Dimas raised his hand. “Watching and reading are very different from experiencing, my sweet.” He then took her face in his hands. “It’s a terrible thing to experience, one that could haunt you for the rest of your life.”
Lintang knew her father was right. Ever since childhood, she had a capacious mind and a gift for detail. Past events were as clear for her today as when she had experienced them: the feel of the grass and the smoothness of gravestones at the Père Lachaise cemetery when she visited as a child; the pungent scent of spices in her parents’ kitchen when her father prepared Indonesian food; the gaiety of discovering a secondhand book at Antoine Martin’s bookstall; the titles of books that lined the shelves at Shakespeare & Co. She remembered everything very clearly. Not only could she remember all the events that had happened in her life, but she was able to remember their sensations and smells. Yes, indeed, her father was right. If anything bad were to happen to her, she would not be who she is if she could expunge that experience from her memory.

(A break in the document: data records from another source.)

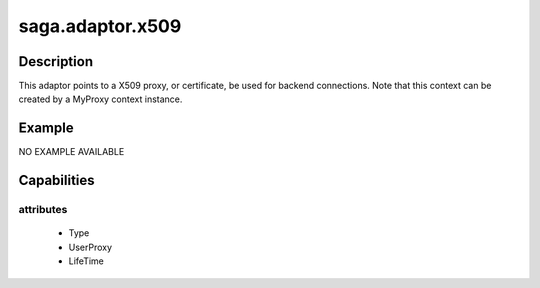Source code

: 
#################
saga.adaptor.x509
#################

Description
-----------
This adaptor points to a X509 proxy, or certificate,
be used for backend connections.  Note that this
context can be created by a MyProxy context instance.



Example
-------

NO EXAMPLE AVAILABLE


Capabilities
------------

attributes
**********

  - Type
  - UserProxy
  - LifeTime



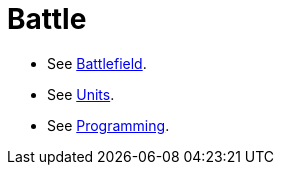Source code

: = Battle

* See link:battlefield.adoc[Battlefield].
* See link:units.adoc[Units].
* See link:programming.adoc[Programming].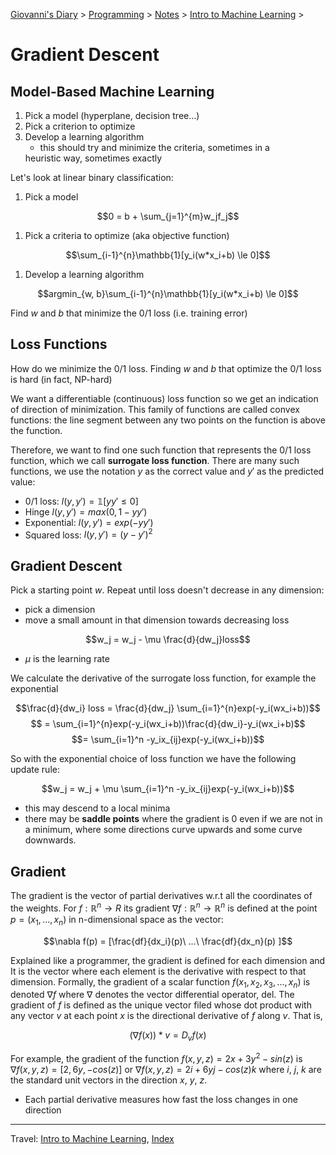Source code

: #+startup: content indent

[[file:../../../index.org][Giovanni's Diary]] > [[file:../../programming.org][Programming]] > [[file:../notes.org][Notes]] > [[file:intro-to-machine-learning.org][Intro to Machine Learning]] >

* Gradient Descent
#+INDEX: Giovanni's Diary!Programming!Notes!Intro to Machine Learning!Gradient Descent

** Model-Based Machine Learning

1. Pick a model (hyperplane, decision tree...)
2. Pick a criterion to optimize
3. Develop a learning algorithm
	- this should try and minimize the criteria, sometimes in a
    heuristic way, sometimes exactly

Let's look at linear binary classification:

1. Pick a model
   
$$0 = b + \sum_{j=1}^{m}w_jf_j$$

2. Pick a criteria to optimize (aka objective function)
   
$$\sum_{i-1}^{n}\mathbb{1}[y_i(w*x_i+b) \le 0]$$

3. Develop a learning algorithm
   
$$argmin_{w, b}\sum_{i-1}^{n}\mathbb{1}[y_i(w*x_i+b) \le 0]$$

   Find $w$ and $b$ that minimize the 0/1 loss (i.e. training error)

** Loss Functions

How do we minimize the 0/1 loss. Finding $w$ and $b$ that optimize the
0/1 loss is hard (in fact, NP-hard)

We want a differentiable (continuous) loss function so we get an
indication of direction of minimization. This family of functions are
called convex functions: the line segment between any two points on
the function is above the function.

Therefore, we want to find one such function that represents the 0/1
loss function, which we call **surrogate loss function**. There are
many such functions, we use the notation $y$ as the correct value and
$y'$ as the predicted value:

- 0/1 loss: $l(y, y')=\mathbb{1}[yy' \le 0]$
- Hinge $l(y, y')= max(0,1-yy')$
- Exponential: $l(y, y') = exp(-yy')$
- Squared loss: $l(y, y') = (y -y')^2$

** Gradient Descent

Pick a starting point $w$. Repeat until loss doesn't decrease in any
dimension:

- pick a dimension
- move a small amount in that dimension towards decreasing loss
$$w_j = w_j - \mu \frac{d}{dw_j}loss$$
- $\mu$ is the learning rate

We calculate the derivative of the surrogate loss function, for
example the exponential

$$\frac{d}{dw_i} loss = \frac{d}{dw_j} \sum_{i=1}^{n}exp(-y_i(wx_i+b))$$
$$ = \sum_{i=1}^{n}exp(-y_i(wx_i+b))\frac{d}{dw_i}-y_i(wx_i+b)$$
$$= \sum_{i=1}^n -y_ix_{ij}exp(-y_i(wx_i+b))$$

So with the exponential choice of loss function we have the following
update rule:

$$w_j = w_j + \mu \sum_{i=1}^n -y_ix_{ij}exp(-y_i(wx_i+b))$$

- this may descend to a local minima
- there may be **saddle points** where the gradient is 0 even if we
  are not in a minimum, where some directions curve upwards and some
  curve downwards.

** Gradient

The gradient is the vector of partial derivatives w.r.t all the
coordinates of the weights. For $f: \mathbb{R}^n \rightarrow R$ its
gradient $\nabla f:\mathbb{R}^n \rightarrow \mathbb{R}^n$ is defined
at the point $p=(x_1, ..., x_n)$ in n-dimensional space as the vector:

$$\nabla f(p) = [\frac{df}{dx_i}(p)\ ...\ \frac{df}{dx_n}(p) ]$$

Explained like a programmer, the gradient is defined for each
dimension and It is the vector where each element is the derivative
with respect to that dimension.  Formally, the gradient of a scalar
function $f(x_1, x_2, x_3, ..., x_n)$ is denoted $\nabla f$ where
$\nabla$ denotes the vector differential operator, del. The gradient
of $f$ is defined as the unique vector filed whose dot product with
any vector $v$ at each point $x$ is the directional derivative of $f$
along $v$. That is,

$$(\nabla f(x))*v = D_vf(x)$$

For example, the gradient of the function $f(x, y, z)=2x + 3y^2 -
sin(z)$ is $\nabla f(x, y, z)=[2, 6y, -cos(z)]$ or $\nabla f(x, y,
z)=2i+6yj-cos(z)k$ where $i$, $j$, $k$ are the standard unit vectors
in the direction $x$, $y$, $z$.

- Each partial derivative measures how fast the loss changes in one
  direction

-----

Travel: [[file:intro-to-machine-learning.org][Intro to Machine Learning]], [[file:../../../theindex.org][Index]]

“I want you to be prepared,” her father went on. “Your decision to make a documentary film will not be easy to carry out. Will you need permits? I cannot imagine the trouble you’d have if you were to seek official permission, especially with my name on the back of yours. You know, don’t you, that most former political prisoners use pseudonyms when they write for the mass media and that their children don’t use their father’s name?”